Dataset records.
◇ ◇ ◇
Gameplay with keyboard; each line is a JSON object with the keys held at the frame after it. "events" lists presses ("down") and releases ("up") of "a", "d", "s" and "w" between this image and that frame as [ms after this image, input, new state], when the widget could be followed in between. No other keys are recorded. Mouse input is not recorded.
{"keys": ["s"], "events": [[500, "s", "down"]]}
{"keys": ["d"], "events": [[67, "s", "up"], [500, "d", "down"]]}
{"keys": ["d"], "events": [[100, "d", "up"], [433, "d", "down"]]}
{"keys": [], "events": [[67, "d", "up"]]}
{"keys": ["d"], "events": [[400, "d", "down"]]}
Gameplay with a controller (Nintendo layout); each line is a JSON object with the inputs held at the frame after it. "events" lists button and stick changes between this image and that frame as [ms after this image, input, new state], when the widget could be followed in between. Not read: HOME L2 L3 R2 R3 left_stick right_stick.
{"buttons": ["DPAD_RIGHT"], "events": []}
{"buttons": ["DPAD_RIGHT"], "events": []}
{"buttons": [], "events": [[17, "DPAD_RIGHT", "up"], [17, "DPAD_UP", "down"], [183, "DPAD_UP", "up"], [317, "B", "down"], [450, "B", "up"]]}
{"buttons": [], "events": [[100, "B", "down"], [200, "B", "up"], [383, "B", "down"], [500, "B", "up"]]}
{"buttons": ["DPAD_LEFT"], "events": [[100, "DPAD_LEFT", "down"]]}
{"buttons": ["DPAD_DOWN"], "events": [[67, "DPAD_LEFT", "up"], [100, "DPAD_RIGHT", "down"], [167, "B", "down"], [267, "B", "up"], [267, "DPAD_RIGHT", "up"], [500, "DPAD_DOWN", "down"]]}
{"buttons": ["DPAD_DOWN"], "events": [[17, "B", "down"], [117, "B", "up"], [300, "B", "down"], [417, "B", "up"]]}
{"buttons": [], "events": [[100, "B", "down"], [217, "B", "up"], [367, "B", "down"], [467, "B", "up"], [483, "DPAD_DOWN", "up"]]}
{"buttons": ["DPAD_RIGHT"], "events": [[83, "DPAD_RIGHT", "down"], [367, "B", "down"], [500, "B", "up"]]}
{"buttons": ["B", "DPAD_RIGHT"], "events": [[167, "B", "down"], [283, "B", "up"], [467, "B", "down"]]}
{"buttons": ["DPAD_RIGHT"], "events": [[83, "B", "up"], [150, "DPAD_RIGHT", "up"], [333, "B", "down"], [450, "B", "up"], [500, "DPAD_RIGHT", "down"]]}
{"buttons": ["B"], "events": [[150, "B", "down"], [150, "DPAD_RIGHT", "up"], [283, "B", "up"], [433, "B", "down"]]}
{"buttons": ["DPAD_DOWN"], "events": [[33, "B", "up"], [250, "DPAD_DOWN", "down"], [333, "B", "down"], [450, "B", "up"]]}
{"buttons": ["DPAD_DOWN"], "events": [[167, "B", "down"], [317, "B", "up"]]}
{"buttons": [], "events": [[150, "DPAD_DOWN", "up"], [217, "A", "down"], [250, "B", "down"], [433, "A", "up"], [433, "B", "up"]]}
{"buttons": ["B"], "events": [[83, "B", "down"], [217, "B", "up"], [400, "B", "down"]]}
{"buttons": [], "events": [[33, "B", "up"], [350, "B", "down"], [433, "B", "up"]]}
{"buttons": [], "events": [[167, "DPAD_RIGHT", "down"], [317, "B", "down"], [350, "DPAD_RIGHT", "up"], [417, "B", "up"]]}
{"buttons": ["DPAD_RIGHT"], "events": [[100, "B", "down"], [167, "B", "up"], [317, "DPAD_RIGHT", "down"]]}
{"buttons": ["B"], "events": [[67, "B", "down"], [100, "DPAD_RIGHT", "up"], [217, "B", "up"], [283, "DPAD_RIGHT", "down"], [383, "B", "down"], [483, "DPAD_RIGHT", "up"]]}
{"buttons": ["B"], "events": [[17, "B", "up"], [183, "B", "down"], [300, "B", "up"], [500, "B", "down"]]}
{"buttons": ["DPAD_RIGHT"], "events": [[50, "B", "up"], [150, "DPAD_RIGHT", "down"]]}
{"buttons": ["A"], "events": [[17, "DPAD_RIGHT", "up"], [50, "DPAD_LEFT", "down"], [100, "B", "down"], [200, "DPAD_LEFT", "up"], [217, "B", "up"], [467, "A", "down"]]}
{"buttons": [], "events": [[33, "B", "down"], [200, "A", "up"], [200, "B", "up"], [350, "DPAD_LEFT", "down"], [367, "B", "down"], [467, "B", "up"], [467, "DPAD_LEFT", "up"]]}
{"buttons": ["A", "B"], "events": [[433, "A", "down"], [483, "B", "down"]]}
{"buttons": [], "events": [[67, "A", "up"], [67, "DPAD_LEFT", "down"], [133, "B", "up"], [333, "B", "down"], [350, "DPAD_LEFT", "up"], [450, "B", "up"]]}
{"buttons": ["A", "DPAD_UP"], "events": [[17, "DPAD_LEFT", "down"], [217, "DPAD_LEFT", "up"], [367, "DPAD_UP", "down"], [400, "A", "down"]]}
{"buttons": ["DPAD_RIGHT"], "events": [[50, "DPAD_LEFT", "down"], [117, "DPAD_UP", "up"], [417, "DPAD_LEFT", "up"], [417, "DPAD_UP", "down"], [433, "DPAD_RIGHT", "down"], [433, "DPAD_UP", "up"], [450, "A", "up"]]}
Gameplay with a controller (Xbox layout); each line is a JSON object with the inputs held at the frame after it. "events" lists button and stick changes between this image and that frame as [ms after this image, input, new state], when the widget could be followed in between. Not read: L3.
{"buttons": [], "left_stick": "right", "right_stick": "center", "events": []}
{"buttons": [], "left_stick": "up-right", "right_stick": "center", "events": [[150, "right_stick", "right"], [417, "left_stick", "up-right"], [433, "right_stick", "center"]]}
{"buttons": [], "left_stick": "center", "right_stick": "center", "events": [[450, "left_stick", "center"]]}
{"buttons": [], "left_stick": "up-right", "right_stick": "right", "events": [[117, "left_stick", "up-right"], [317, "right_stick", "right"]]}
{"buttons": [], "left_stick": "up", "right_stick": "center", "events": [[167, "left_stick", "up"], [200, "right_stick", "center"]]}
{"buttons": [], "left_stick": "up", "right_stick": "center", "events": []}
◇ ◇ ◇
What the exercise asks. Go through the data above and find the lines with the word "layout". Copy each of those lines.

Written solution.
Gameplay with a controller (Nintendo layout); each line is a JSON object with the inputs held at the frame after it. "events" lists button and stick changes between this image and that frame as [ms after this image, input, new state], when the widget could be followed in between. Not read: HOME L2 L3 R2 R3 left_stick right_stick.
Gameplay with a controller (Xbox layout); each line is a JSON object with the inputs held at the frame after it. "events" lists button and stick changes between this image and that frame as [ms after this image, input, new state], when the widget could be followed in between. Not read: L3.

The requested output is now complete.